Neurodegeneration of Parkinson's disease (PD) starts in an insidious manner, 30-50% of dopaminergic neurons have been lost in the substantia nigra before clinical diagnosis. Prodromal stage of the disease, during which the disease pathology has started but is insufficient to result in clinical manifestations, offers a valuable window for disease-modifying therapies. The most focused underlying mechanisms linking the pathological pattern and clinical characteristics of prodromal PD are the prion hypothesis of alpha-synuclein and the selective vulnerability of neurons. In this review, we consider the two potential portals, the vagus nerve and the olfactory bulb, through which abnormal alpha-synuclein can access the brain. We review the clinical, pathological and neuroimaging evidence of the parasympathetic nervous system and the olfactory system in the neurodegenerative process and using the two systems as models to discuss the internal homogeneity and heterogeneity of the prodromal stage of PD, including both the clustering and subtyping of symptoms and signs. Finally, we offer some suggestions on future directions for imaging studies in prodromal Parkinson's disease.
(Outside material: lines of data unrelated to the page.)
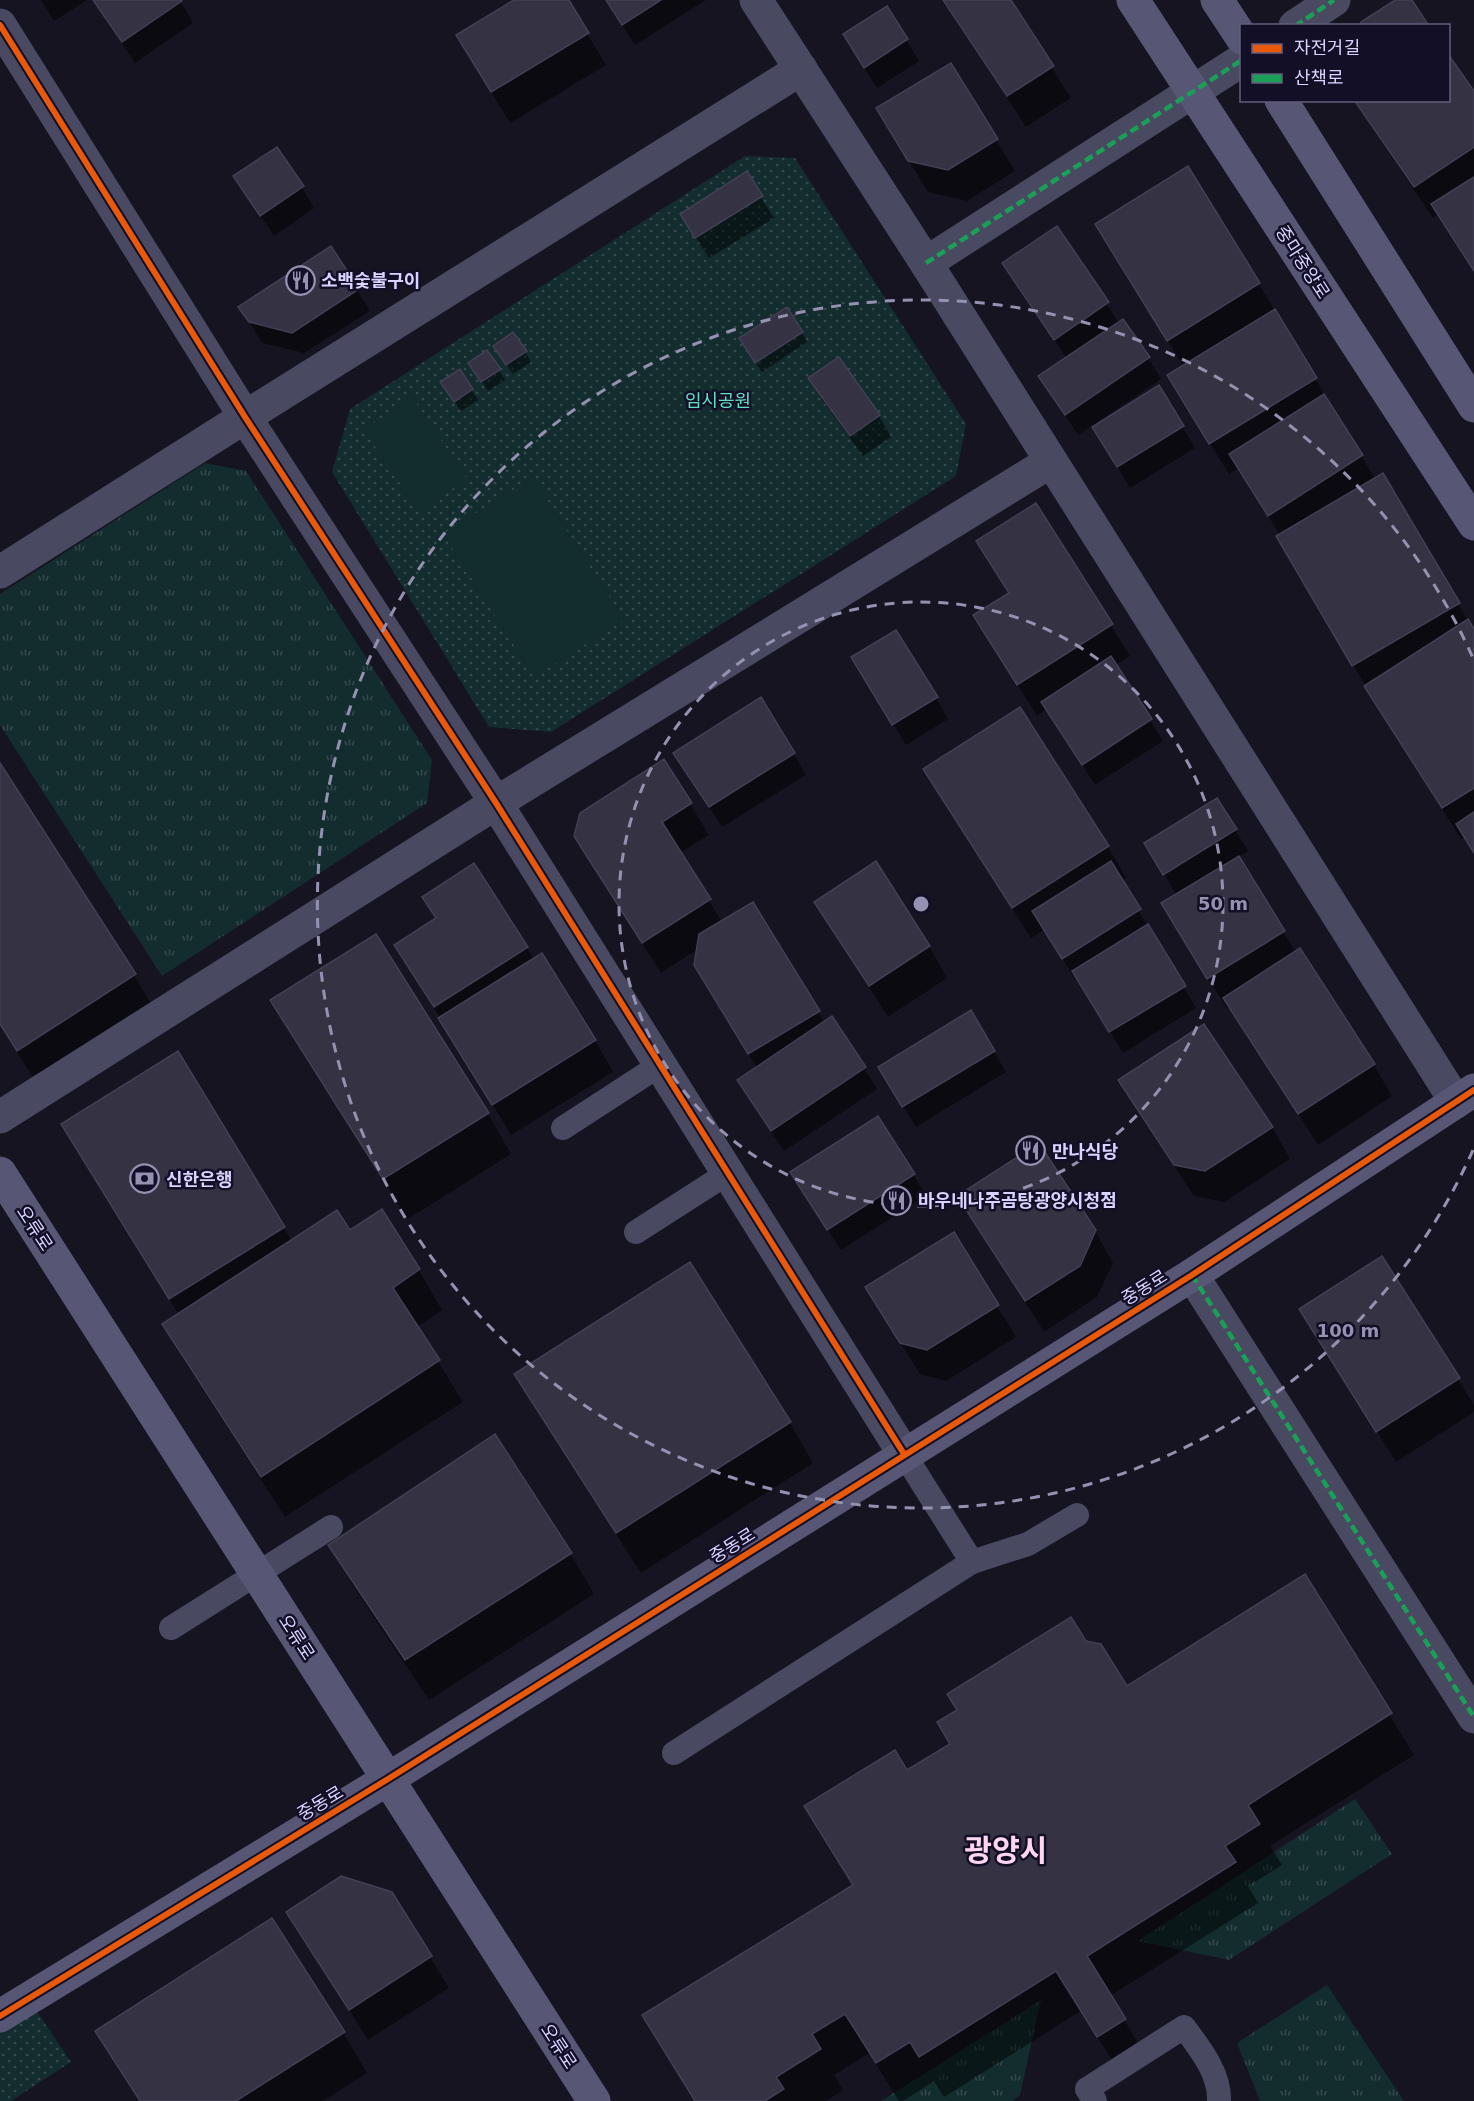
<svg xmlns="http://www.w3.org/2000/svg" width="1474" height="2101" font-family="'DejaVu Sans','Noto Sans KR',sans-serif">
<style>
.grass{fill:url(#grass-tufts)}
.park{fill:url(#park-dots)}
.pitch{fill:#132c2d}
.shadow{fill:#0007}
.building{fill:#343243;stroke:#433f54;stroke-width:1.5}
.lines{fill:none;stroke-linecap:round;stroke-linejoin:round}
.lane{stroke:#4a4962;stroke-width:24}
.street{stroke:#4a4962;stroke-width:33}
.secondary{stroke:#575674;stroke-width:33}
.quiet{stroke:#1a9f57;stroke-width:4.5;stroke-dasharray:9 4.5;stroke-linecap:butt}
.cycleway-casing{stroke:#130f26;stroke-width:10}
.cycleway{stroke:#e8590c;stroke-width:6}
.ring{fill:none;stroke:#9591b1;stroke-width:3;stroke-dasharray:10 8}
.labels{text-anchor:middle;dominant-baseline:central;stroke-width:5;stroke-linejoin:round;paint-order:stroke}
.street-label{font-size:18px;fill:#d9d4ff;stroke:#130f26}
.poi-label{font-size:18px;font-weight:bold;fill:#d9d4ff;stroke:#130f26;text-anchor:start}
.park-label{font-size:18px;fill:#5fe0c0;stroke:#130f26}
.town-label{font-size:30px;font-weight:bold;fill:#ffd6f0;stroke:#130f26}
.centre{fill:#9591b1;stroke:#130f26;stroke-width:3}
.ring-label{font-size:18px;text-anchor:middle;font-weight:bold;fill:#9591b1;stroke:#130f26;stroke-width:5;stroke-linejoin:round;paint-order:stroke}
</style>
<defs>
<pattern id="grass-tufts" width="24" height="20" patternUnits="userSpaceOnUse" patternTransform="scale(1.5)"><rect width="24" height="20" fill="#132c2d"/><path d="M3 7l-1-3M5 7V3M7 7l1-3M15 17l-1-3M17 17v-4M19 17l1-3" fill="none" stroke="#354a4c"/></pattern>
<pattern id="park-dots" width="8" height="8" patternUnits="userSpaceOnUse" patternTransform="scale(1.5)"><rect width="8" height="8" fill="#132c2d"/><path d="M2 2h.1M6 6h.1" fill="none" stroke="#354a4c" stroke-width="1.8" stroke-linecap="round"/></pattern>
</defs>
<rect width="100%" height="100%" fill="#161421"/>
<!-- grass -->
<g class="grass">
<polygon points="205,463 246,471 432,760 427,803 162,976 0,725 0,594"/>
<polygon points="1355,1799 1392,1854 1229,1960 1138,1941"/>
<polygon points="1327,1985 1404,2101 1260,2101 1237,2043"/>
<polygon points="1041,2000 1020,2095 1012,2101 881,2101"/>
</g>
<!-- park -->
<g class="park">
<polygon points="745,156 795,158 966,424 956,476 551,732 489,727 332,472 350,409"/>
<polygon points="31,2003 71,2062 11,2101 0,2101 0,2022"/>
</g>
<!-- pitch -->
<g class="pitch">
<polygon points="412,397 467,479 419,512 364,430"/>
<polygon points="533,477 624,620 534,677 443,534"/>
</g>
<!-- shadow -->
<g class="shadow">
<polygon points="41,0 87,0 54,21"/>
<polygon points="93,0 180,0 193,23 135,63"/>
<polygon points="517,0 567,0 606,65 510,123 476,67"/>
<polygon points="607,0 706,0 635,45"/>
<polygon points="944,0 1009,0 1071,98 1026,127"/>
<polygon points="887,8 919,61 877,88 857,56"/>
<polygon points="950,65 1015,171 967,201 928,192 896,140"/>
<polygon points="1474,94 1474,272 1438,214 1433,218 1353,100 1448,100"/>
<polygon points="1187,168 1259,284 1375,479 1383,475 1474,631 1474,853 1465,837 1461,839 1384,717 1278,537 1280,535 1239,468 1229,474 1187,407 1184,367 1115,255"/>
<polygon points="746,174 774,218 709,258 694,235"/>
<polygon points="235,177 302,187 314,208 274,236"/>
<polygon points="1057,228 1119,323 1148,358 1161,379 1095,424 1096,426 1159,387 1195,448 1130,488 1093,425 1078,435 1040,377 1067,359 1004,263"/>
<polygon points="357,290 370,311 304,353 262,343 240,307"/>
<polygon points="802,332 807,342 762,372 746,349"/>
<polygon points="525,352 531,362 513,374 501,356"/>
<polygon points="499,370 505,380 488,391 476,373"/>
<polygon points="459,371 478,400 461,411 448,392"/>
<polygon points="810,379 879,416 891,437 863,456 822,400"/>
<polygon points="1035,505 1130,656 1115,665 1163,741 1095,785 1047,709 1037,716 975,616 1009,594 978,542"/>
<polygon points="865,679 936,698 948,719 906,745"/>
<polygon points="1020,709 1108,847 1126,878 1121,881 1196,1008 1123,1053 1077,977 1075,979 1044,930 1031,938 943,800"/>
<polygon points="675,754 794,754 806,775 722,827"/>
<polygon points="664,761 709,835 680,853 722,922 753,904 825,1023 832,1018 877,1089 784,1151 751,1101 757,1068 715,997 698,949 661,973 594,867"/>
<polygon points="0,766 134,975 158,1016 42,1091 0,1026"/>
<polygon points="1217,800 1248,851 1238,857 1296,953 1300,951 1374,1065 1392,1096 1318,1145 1230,1007 1227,1009 1181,935 1177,896 1160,867"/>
<polygon points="816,903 929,946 947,978 888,1017"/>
<polygon points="376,936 488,1114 511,1154 408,1219 272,1001"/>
<polygon points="396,945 526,947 534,960 595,1040 613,1072 511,1135"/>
<polygon points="971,1012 1006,1072 916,1127 880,1067"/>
<polygon points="177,1054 292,1241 350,1232 419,1270 442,1310 417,1327 463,1402 285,1517 187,1365 164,1325 179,1315 86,1164"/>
<polygon points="1120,1081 1272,1127 1290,1159 1224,1202 1194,1196 1138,1112"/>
<polygon points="914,1175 926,1196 841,1250 804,1193"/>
<polygon points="959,1197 1095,1231 1113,1263 1097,1297 1044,1332"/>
<polygon points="953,1234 1016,1337 946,1381 920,1374 885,1319"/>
<polygon points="1382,1258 1474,1405 1474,1412 1396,1462 1301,1309"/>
<polygon points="689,1264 790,1423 813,1463 641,1573 540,1415 516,1374"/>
<polygon points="330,1545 570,1553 594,1594 429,1700 353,1586"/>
<polygon points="1304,1577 1414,1755 1270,1846 1282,1865 1248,1886 1258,1903 1110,1996 1148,2060 1122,2076 1081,2011 944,2097 934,2081 903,2101 899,2101 869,2053 834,2075 843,2090 826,2101 695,2101 644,2016 854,1886 829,1847 907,1772 951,1745 1085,1642 1127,1688"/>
<polygon points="391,1894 449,1988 368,2040 288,1912"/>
<polygon points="97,2032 343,2032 367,2073 323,2101 139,2101"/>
</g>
<!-- building -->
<g class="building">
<polygon points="93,0 181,0 182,1 122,42"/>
<polygon points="514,0 569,0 589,33 491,92 456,35"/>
<polygon points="606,0 661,0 622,25"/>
<polygon points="943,0 1011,0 1054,66 1007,96"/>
<polygon points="1395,0 1412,0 1429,26 1360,26 1361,22"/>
<polygon points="887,6 908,39 864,68 843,34"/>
<polygon points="1448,54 1474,91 1474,147 1414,187 1354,100 1448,100"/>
<polygon points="951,63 998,139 948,170 908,161 876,108"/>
<polygon points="277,147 304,186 260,216 233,176"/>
<polygon points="1188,166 1260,283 1167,341 1095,224"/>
<polygon points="747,171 763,196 695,238 680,214"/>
<polygon points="1474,177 1474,271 1431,204"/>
<polygon points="1057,226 1109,302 1054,340 1002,263"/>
<polygon points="331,246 359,289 292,333 249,322 238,307"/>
<polygon points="787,307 803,332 755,363 739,338"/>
<polygon points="1275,309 1317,378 1209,444 1167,375"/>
<polygon points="1123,319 1150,357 1065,415 1038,376"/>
<polygon points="513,332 527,351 506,365 493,346"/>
<polygon points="487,350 501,369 481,382 468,363"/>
<polygon points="839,357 880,415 850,436 808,378"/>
<polygon points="460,369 473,389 454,402 440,382"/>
<polygon points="1159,385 1184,426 1117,467 1092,427"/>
<polygon points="1324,394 1363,455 1268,516 1229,454"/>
<polygon points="1383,473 1460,603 1352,666 1276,536"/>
<polygon points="1036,503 1113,624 1017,685 973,615 1009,593 976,541"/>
<polygon points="1468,619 1474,629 1474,788 1442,808 1364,686"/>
<polygon points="896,630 938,697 892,725 851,657"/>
<polygon points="1111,656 1152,719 1082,765 1041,702"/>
<polygon points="761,697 795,753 709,807 673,753"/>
<polygon points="1020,707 1109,846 1012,908 923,769"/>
<polygon points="664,759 692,803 662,822 711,899 642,943 574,836 580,813"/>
<polygon points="0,763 136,974 17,1051 0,1024"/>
<polygon points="1217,798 1237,829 1163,875 1144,843"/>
<polygon points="1474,812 1474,853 1456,824"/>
<polygon points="1239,856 1285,931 1207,979 1161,903"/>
<polygon points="876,861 930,946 869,986 814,902"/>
<polygon points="1111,861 1141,909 1062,959 1032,911"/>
<polygon points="474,863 528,947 434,1007 394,945 436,918 422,897"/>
<polygon points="753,902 820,1011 748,1054 694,965 699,934"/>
<polygon points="1148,924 1186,986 1109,1032 1072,971"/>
<polygon points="376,934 489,1113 383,1179 270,1000"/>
<polygon points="1300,948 1375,1064 1298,1114 1223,998"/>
<polygon points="542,953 596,1040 492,1105 438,1018"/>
<polygon points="971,1010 995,1051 902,1107 878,1067"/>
<polygon points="832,1016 866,1067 771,1131 737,1080"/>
<polygon points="1204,1024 1273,1127 1205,1171 1174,1165 1118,1080"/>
<polygon points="178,1051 285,1227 169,1299 61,1124"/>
<polygon points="878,1116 915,1174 827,1230 790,1172"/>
<polygon points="1039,1143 1096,1230 1080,1266 1025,1301 957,1196"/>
<polygon points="382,1209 420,1269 393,1288 440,1360 261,1477 162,1324 337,1210 350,1230"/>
<polygon points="954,1232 999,1305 927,1350 900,1343 865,1287"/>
<polygon points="1382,1256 1460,1378 1376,1432 1299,1309"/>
<polygon points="690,1262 791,1422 616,1533 514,1374"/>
<polygon points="495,1434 572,1553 405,1660 328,1545"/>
<polygon points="1305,1574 1392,1713 1248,1805 1260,1824 1225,1846 1236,1862 1087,1956 1126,2019 1097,2037 1056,1971 919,2057 910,2042 876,2063 845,2014 812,2034 821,2049 776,2077 784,2089 765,2101 695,2101 642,2015 853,1885 804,1806 895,1750 907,1770 950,1744 937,1722 957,1710 947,1694 1071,1617 1086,1641 1101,1644 1127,1686"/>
<polygon points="341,1876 392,1892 432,1956 349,2010 286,1912"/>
<polygon points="272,1918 345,2032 236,2101 140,2101 95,2031"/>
</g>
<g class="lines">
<!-- lane -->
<g class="lane">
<polyline points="563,1128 660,1065"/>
<polyline points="636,1232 728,1173"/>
<polyline points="904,1454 972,1562 1028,1544 1077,1515"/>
<polyline points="171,1628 331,1527"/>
<polyline points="674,1753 972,1562"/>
<path d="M 1095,2101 L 1087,2089 L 1184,2027 C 1200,2049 1220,2073 1219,2101"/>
</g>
<!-- street -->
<g class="street">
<polyline points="756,0 926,263 1456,1102"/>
<polyline points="0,25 245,417 496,803 904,1454"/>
<polyline points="1295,26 1334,0"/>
<polyline points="926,263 1242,60"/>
<polyline points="0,572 245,417 801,69"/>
<polyline points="0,1117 496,803 1050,462"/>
<polyline points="1192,1275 1474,1717"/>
</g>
<!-- secondary -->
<g class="secondary">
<polyline points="1133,0 1474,524"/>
<polyline points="1217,0 1242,38"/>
<polyline points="1281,100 1474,406"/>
<polyline points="0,1173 594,2101"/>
<polyline points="0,2016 388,1779 1192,1275 1474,1090"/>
</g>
<!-- quiet -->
<g class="quiet">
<polyline points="1295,26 1334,0"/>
<polyline points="926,263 1242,60"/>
<polyline points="1192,1275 1474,1717"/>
</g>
<defs>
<g id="cycleway">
<polyline points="0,25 245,417 496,803 904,1454"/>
<polyline points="0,2016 388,1779 1192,1275 1474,1090"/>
</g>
</defs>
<!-- cycleway casing -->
<use href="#cycleway" class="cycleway-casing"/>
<!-- cycleway -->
<use href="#cycleway" class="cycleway"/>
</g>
<!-- distance rings -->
<g class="ring">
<circle cx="921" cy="904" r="302"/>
<path d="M1473 1150A604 604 0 1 1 1473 658"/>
</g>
<!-- icons -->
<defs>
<symbol id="restaurant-ring" viewBox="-11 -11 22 22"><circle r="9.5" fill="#130f26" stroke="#9591b1" stroke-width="1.5"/><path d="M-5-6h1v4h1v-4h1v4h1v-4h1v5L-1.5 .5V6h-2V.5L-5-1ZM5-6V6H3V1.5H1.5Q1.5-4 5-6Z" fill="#9591b1"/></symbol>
<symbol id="bank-ring" viewBox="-11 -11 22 22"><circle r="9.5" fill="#130f26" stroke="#9591b1" stroke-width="1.5"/><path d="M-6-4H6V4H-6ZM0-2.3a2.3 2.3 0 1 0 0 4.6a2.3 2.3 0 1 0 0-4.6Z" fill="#9591b1"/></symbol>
</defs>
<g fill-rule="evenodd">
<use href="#restaurant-ring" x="284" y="264" width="33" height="33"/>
<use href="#restaurant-ring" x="1014" y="1134" width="33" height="33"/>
<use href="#bank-ring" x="128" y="1162" width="33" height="33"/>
<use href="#restaurant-ring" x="880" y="1184" width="33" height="33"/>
</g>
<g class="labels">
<!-- street labels -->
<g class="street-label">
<text transform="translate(1303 262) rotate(57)">중마중앙로</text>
<text transform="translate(35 1228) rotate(57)">오류로</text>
<text transform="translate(1144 1287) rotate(-32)">중동로</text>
<text transform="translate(732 1545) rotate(-32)">중동로</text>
<text transform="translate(297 1637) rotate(57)">오류로</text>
<text transform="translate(320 1803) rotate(-31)">중동로</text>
<text transform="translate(559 2046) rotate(57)">오류로</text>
</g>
<!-- poi labels -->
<g class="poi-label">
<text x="321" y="280">소백숯불구이</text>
<text x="1052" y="1151">만나식당</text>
<text x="166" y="1179">신한은행</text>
<text x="918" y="1200">바우네나주곰탕광양시청점</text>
</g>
<!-- park labels -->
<g class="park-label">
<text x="718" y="400">임시공원</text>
</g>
<!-- town labels -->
<g class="town-label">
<text x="1006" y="1850">광양시</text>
</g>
</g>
<circle cx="921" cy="904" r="9" class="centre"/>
<g class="ring-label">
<text x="1223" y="910">50 m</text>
<text x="1348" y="1337">100 m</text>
</g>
<!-- legend -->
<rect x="1240" y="24" width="210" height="78" fill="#130f26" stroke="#625e7d" stroke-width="1.5"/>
<rect x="1252" y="44" width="30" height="9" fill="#e8590c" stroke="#625e7d" stroke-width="1.5"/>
<text x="1294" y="54" font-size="18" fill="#d9d4ff">자전거길</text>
<rect x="1252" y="74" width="30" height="9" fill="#1a9f57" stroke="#625e7d" stroke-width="1.5"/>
<text x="1294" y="84" font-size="18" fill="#d9d4ff">산책로</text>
</svg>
帕金森病(PD)的神经退行性变以隐匿的方式开始,在临床诊断之前,黑质中30%-50%的多巴胺能神经元已经丢失。疾病的前驱期,即疾病病理已经开始但不足以导致临床表现的阶段,为疾病修饰疗法提供了一个宝贵的窗口。将前驱期PD的病理模式与临床特征联系起来的最受关注的潜在机制是α-突触核蛋白的朊病毒假说和神经元的选择性易损性。在这篇综述中,我们考虑了异常α-突触核蛋白可以进入大脑的两个潜在途径,即迷走神经和嗅球。我们回顾了副交感神经系统和嗅觉系统在神经退行性变过程中的临床、病理和神经影像学证据,并以这两个系统为模型讨论前驱期PD的内部同质性和异质性,包括症状和体征的聚类和亚型。最后,我们对前驱期帕金森病影像学研究的未来方向提出了一些建议。